Whiskey, vodka, intoxication, life, nothing but non-literary objects.

Charles Schumann, who used to speak very little and now, since he has seen a lot and would like to report about it, a little more; but who can't stand gossipers and intellectual show-offs - Charles Schumann wanted it all. If he liked students who had little money and found them interesting, maybe there was a soup in the kitchen or a lagavulin on the house. And when these students became adult writers or filmmakers: then, it revealed Schumann's feeling for people.

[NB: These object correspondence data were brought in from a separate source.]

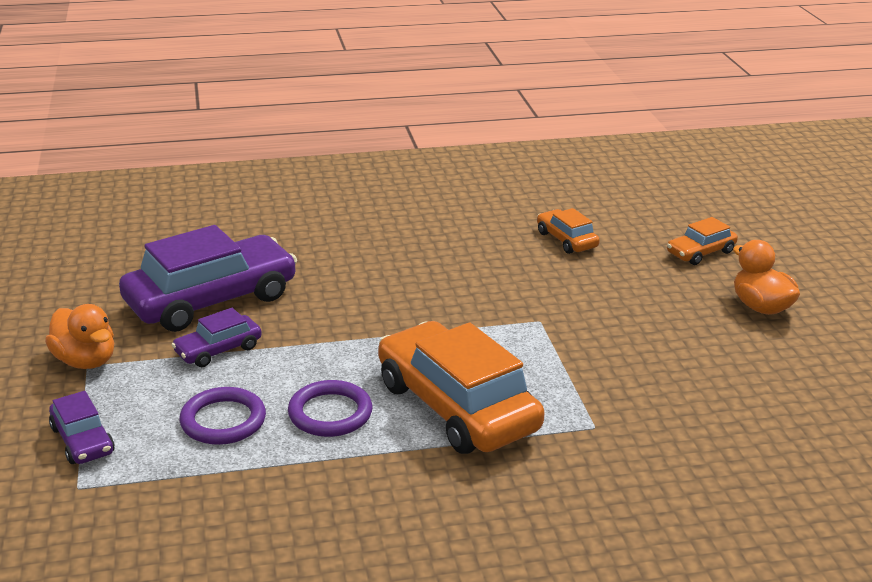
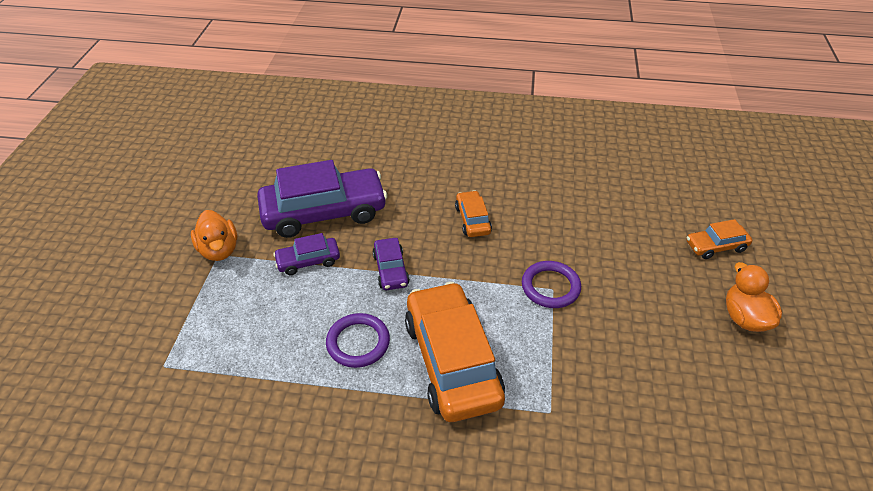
camera: 20 degrees right, 15 degrees up
(82, 440) = (185, 323): purple car -> purple car (391, 270)
(223, 420) = (282, 329): purple ring -> purple ring (550, 287)
(566, 240) = (609, 209): orange car -> orange car (472, 220)

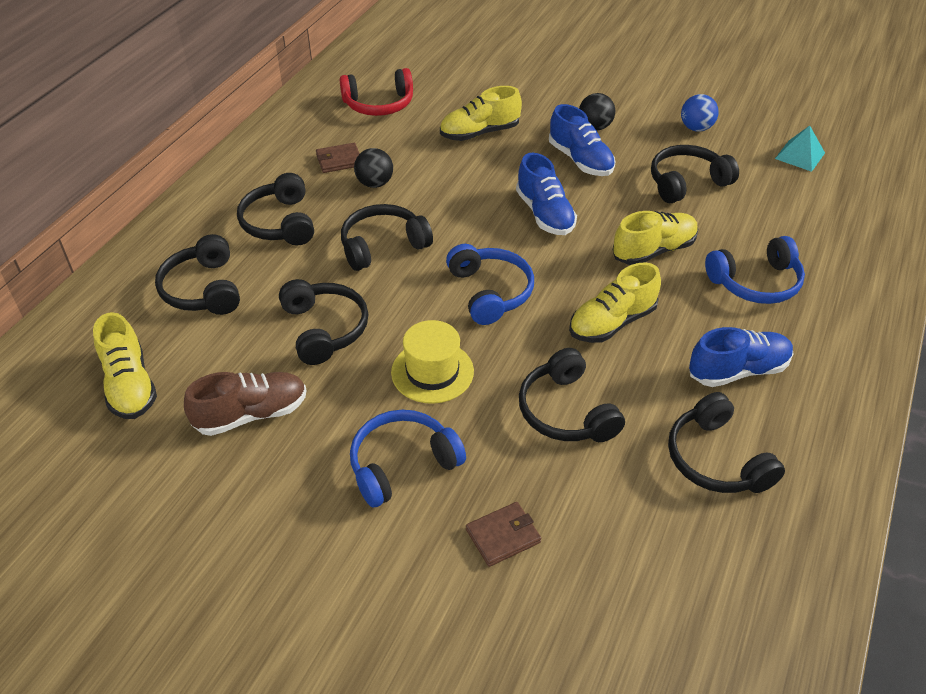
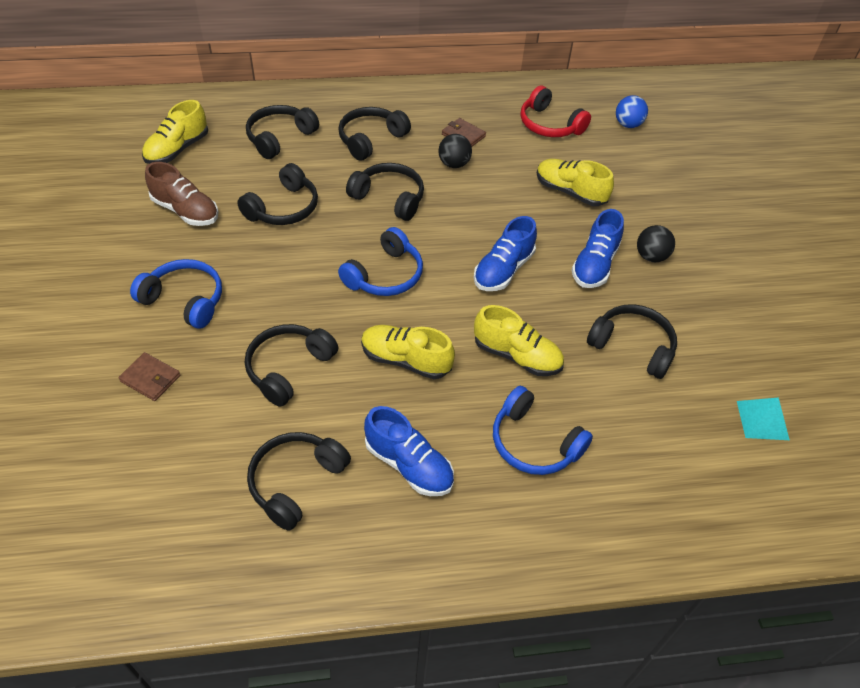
camera: 55 degrees right, 5 degrees up
(432, 372) = (280, 278): yellow hat -> none
(696, 128) = (723, 325): blue ball -> blue ball (628, 125)

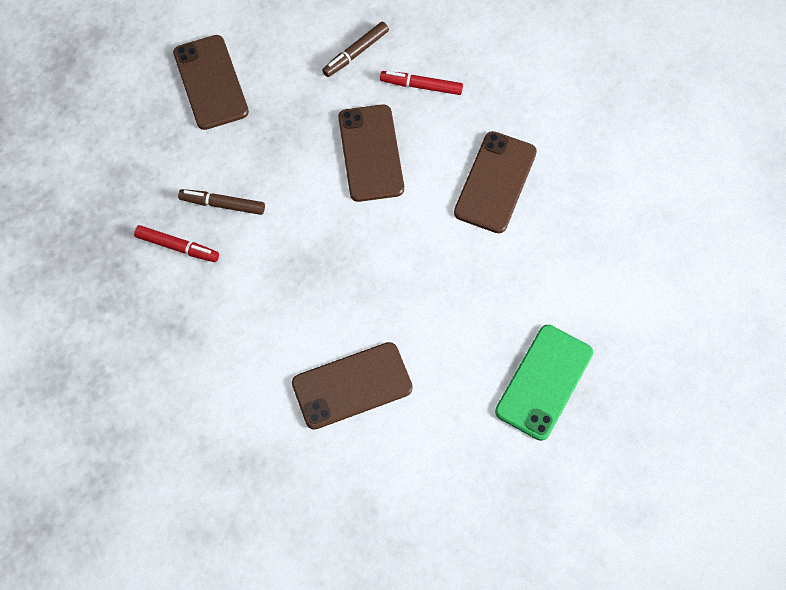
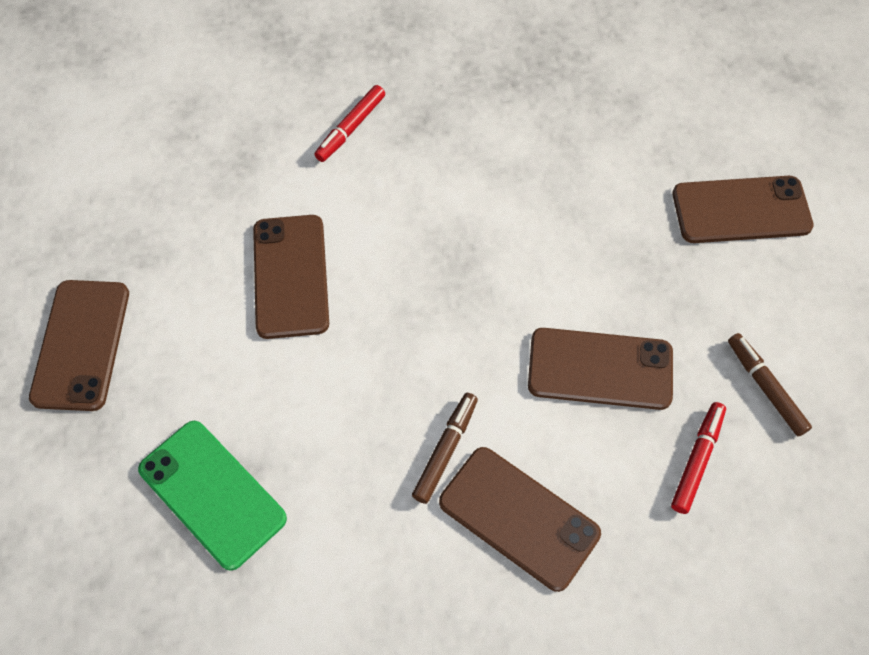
camera: 105 degrees right, 5 degrees down
(177, 247) = (519, 141): red marker -> red marker (351, 128)
(222, 204) = (563, 192): brown marker -> brown marker (445, 450)
(458, 528) = (81, 344): none -> brown phone

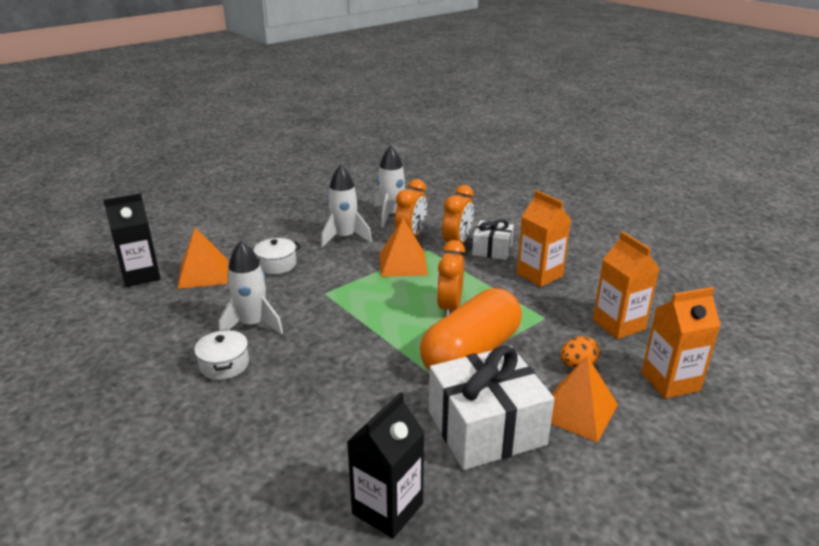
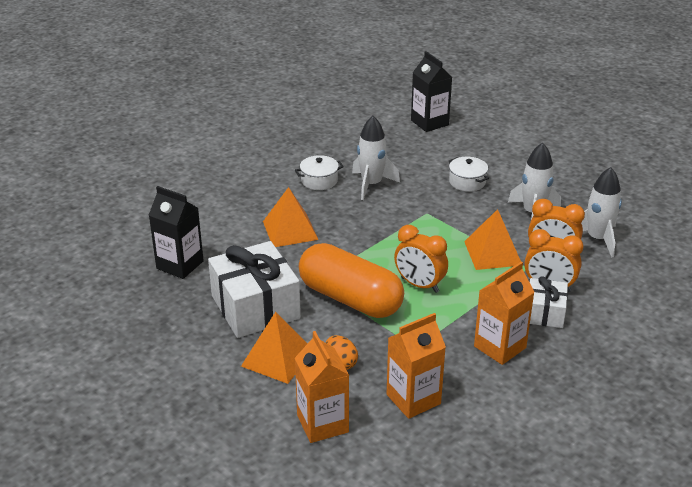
camera: 85 degrees right, 5 degrees up
(203, 274) = (440, 149): orange pyramid -> orange pyramid (290, 230)
(449, 307) = (419, 285): orange clock -> orange clock turned 150 degrees counterclockwise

When the FAZ-Magazin visited the bar in February 1985, the masculinity simulators of the cultural scene still dominated there, people with stubble, whose sentences wore cowboy boots. Even then, Charles Schumann was far too modern for retro productions like this - and when he started working as a part-time model, he was around sixty, had gray hair, a boxer nose and lots of wrinkles. “Separates the men from the boys” was the saying in the clip for an eau de toilette, and the creators of the video may have taken it seriously. Charles Schumann grinned as if he wanted to say that for someone like him it's not about separating, but about the opposite: that's why he runs his bar.

Charles Schumann, the son of a farmer from the Upper Palatinate and owner of a bar, with whose fame the bar of the "Algonquin" in New York can compete, is at the same time the most down-to-earth and cosmopolitan person one can imagine. And a very literary figure in the unbelievable presence and existence of it. But when he is there, you can also order a beer from him. Today he is eighty years old.